Gecekondu kahvehanelerinde gazete okuyanları gıdıklayıp para kazanma amacına yönelik bu histeri fırtınası, hükümete köpeklik etmek amacına dönünce histeri de elbette siyasi bir kimlik kazanır.

'17 Aralık yaygarasını' herhalde izlediniz.

Brüksel'den çıkan önemli sonuçlardan biri de Engin Ardıç'ın ahmak olduğunun tescil edilmesiydi...

Çünkü Ardıç, müzakerelere başlama kararının çıkacağını bilememiş, bunun bizim istediğimiz gibi 2005 yılının ilkbaharı değil sonbaharı olacağını görememişti. Üstelik 'adamlar Güney Kıbrıs'ı tanımamızı şart koşacaklar' lafını poposundan uydurmuştu.

Yoktu böyle bir şey! Dünya durdukça durası başbakanımız sert çıkışlar yapıyor, ödün vermeyeceğini ısrarla belirtiyor, gavurun ümüğünü iman gücüyle sıkıp kefereyi ıhtırıyor ve meseleyi bitiriyordu!

Bunu böyle satarsak, basın da şirin görünürdü başbakanın gözüne.

Aynı başbakan, arkadaşı Berlusconi'nin belki de bilerek ağzından kaçırdığına göre 'tanıyacağız, bize biraz zaman verin' demiş.

Bu işlerden hiç mi hiç anlamayan ve münevver bile olmayan Engin Ardıç da size bazı saçmalıklarını yeniden aktarsın:

Bir yere girmiş değiliz. 'Müzakerelerin' ucu açıktır ve en erken 2014 yılında bitecektir.

Dolayısıyla girersek en erken 2015'te girebiliriz (bu 2025'e de sarkabilir, hiçbir güvencesi yok)...

Ayrıca son anda bile bizi reddetme haklarını saklı tutuyorlar.

Bunu politikacıları göze alamazsa, referanduma giderek kendi seçmenlerine, halklarına yaptırabilirler.

Bir tek ülke bile reddetse bu iş yatar.

Kıbrıs'tan ordumuzu çekmeden Avrupa Birliği'ne giremeyiz.

'Emeğin serbest dolaşım hakkını' bize tanımayacaklar, yani Almanya'da iş bulamayacaksınız.

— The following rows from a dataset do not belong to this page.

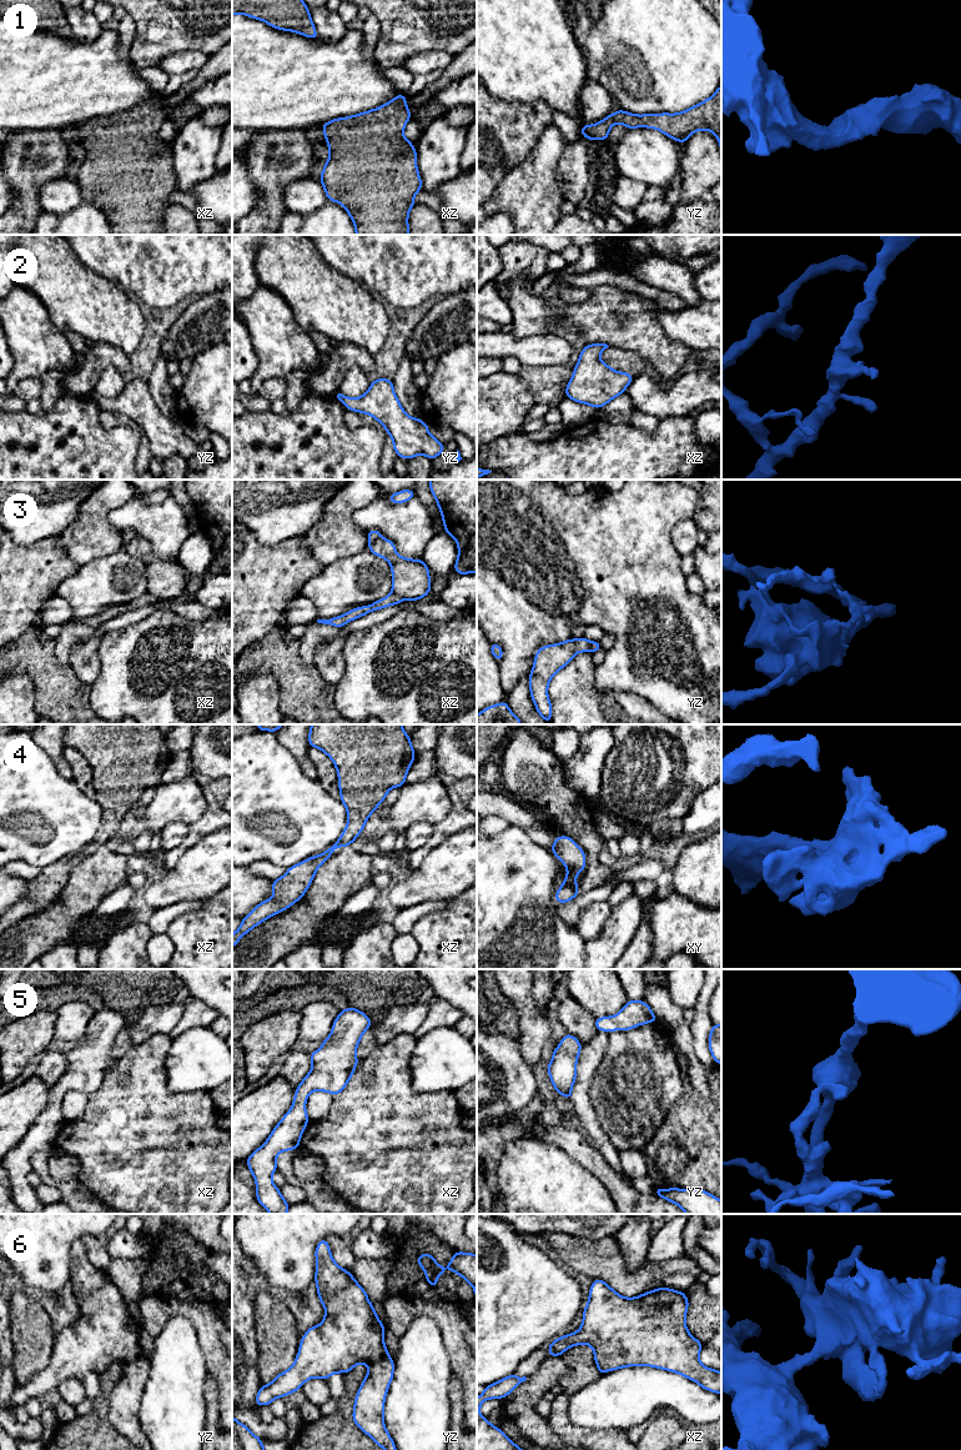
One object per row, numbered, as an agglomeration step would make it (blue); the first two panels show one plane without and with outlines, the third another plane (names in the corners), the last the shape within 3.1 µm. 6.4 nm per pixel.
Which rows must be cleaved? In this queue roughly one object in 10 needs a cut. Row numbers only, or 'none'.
3

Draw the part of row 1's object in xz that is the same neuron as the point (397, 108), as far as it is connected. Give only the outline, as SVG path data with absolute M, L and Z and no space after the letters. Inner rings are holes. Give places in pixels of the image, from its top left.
M398 94L383 106L338 117L320 126L327 140L329 157L321 172L321 184L327 200L341 204L353 221L356 235L409 235L408 215L416 205L414 195L422 190L422 181L417 170L417 152L403 135L406 124L411 119L406 96Z

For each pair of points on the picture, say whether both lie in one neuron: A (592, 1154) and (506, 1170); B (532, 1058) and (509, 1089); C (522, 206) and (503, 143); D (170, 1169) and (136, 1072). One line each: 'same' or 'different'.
A: different
B: different
C: different
D: same

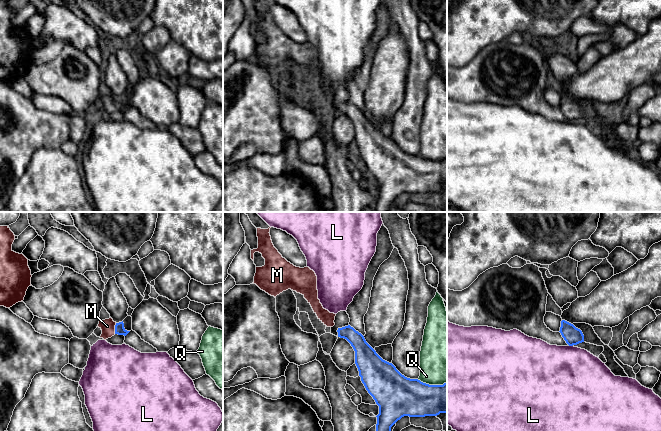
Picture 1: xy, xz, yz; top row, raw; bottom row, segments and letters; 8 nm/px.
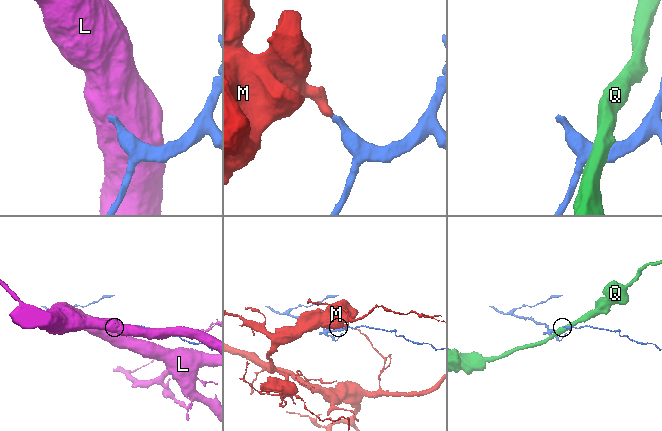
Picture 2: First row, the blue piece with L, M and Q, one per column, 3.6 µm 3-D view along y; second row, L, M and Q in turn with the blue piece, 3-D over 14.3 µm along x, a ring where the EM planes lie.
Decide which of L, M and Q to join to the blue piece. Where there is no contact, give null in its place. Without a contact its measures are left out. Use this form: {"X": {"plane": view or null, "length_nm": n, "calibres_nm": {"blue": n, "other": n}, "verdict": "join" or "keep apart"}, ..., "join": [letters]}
{"L": {"plane": "yz", "length_nm": 30, "calibres_nm": {"blue": 140, "other": 480}, "verdict": "keep apart"}, "M": {"plane": "xy", "length_nm": 90, "calibres_nm": {"blue": 80, "other": 120}, "verdict": "join"}, "Q": {"plane": "xz", "length_nm": 240, "calibres_nm": {"blue": 300, "other": 420}, "verdict": "keep apart"}, "join": ["M"]}

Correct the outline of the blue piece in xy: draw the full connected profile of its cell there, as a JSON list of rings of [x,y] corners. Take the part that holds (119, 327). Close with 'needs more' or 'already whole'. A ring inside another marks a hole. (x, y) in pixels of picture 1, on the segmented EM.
[[[112,318],[99,321],[97,327],[102,330],[100,338],[103,338],[104,340],[111,338],[115,334],[126,336],[130,332],[124,328],[123,321],[116,323]]] | needs more

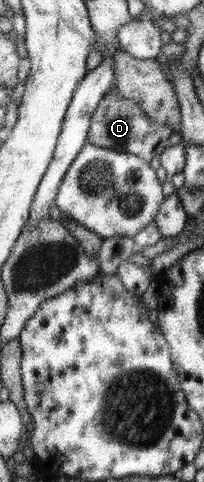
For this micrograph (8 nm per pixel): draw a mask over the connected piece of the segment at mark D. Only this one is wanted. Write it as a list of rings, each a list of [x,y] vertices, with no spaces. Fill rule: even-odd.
[[[116,84],[104,95],[93,112],[88,131],[88,142],[99,145],[100,148],[116,149],[116,152],[132,153],[142,160],[150,162],[171,143],[168,141],[174,133],[169,126],[150,120],[135,100],[120,97]]]

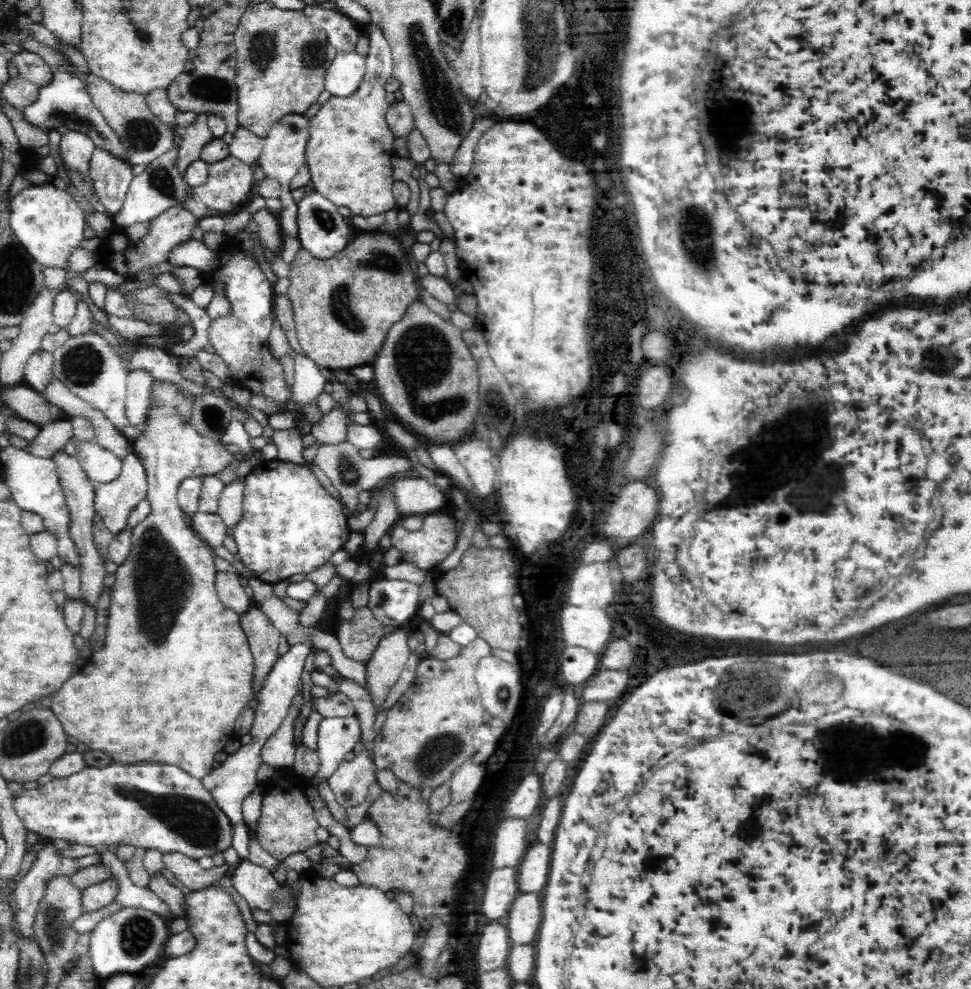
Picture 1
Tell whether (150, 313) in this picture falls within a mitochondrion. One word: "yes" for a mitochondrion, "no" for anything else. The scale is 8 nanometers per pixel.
no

Bu tavizi çoktan verdik ama basının hükümete köpeklik eden kesimi bunu sizden ısrarla saklıyor.

Üstelik şimdi bir de 'gezginin bile serbest dolaşamama' tehlikesi ortaya çıktı, yani turist vizesi de kalkmayabilir!

'Tam üyelik' yerine 'imtiyazlı ortaklık' gibi fiyakalı bir terim ardında gizlenen 'ikinci, hatta üçüncü sınıf yan üyelik' ihtimali de, aba altından sopa gibi gösteriliyor ve yedekte tutuluyor.

Bu durumda girseniz ne olacak girmeseniz ne olacak yahu?

Bilemem. Benim asıl merak ettiğim şu: Müzakerelerin başlamasına daha tam dokuz buçuk ay var! Yarattığınız bu histeri krizini yorulmadan, usanmadan ve aynı ivmeyi koruyarak nasıl sürdürebileceksiniz acaba, görelim bakalım.

Ondan sonra da müzakerelerin bitmesine tam dokuz yıl kalıyor ve müzakere de her gün aynı şiddette yapılmaz, ne yazacaksınız?

Tabii ki Fenerbahçe.

Son dakika notları

Karşılıklı varılan ve 'diplomatik inceliklerle' metinlere yansıtılan tavizler, temel gerçeği değiştirmiyor...

Bizim Güney Kıbrıs'ı 'tanımaz gibi yapıp dolaylı tanımamız', bunun zamana yayılması ve bunu 'karara paraf atarak' değil de 'sözle' söylemiş olmamız, Avrupa'nın dolaşım hakkımızı 'kalıcı olarak' değil de 'gerektiğinde' kısıtlayacak olması, 'imtiyazlı ortaklığın' Türkiye isterse gerçekleşmesi falan, ancak meslekten diplomatları ilgilendiren numaralardır.

İki taraf da yumuşamış ve görünürde 'bir orta yol' bulunmuştur, iki taraf da kendi kamuoylarına şirin görünecektir ama, dönüp yazıma baktım, tek kelimesini bile değiştirme gereği bulamadım!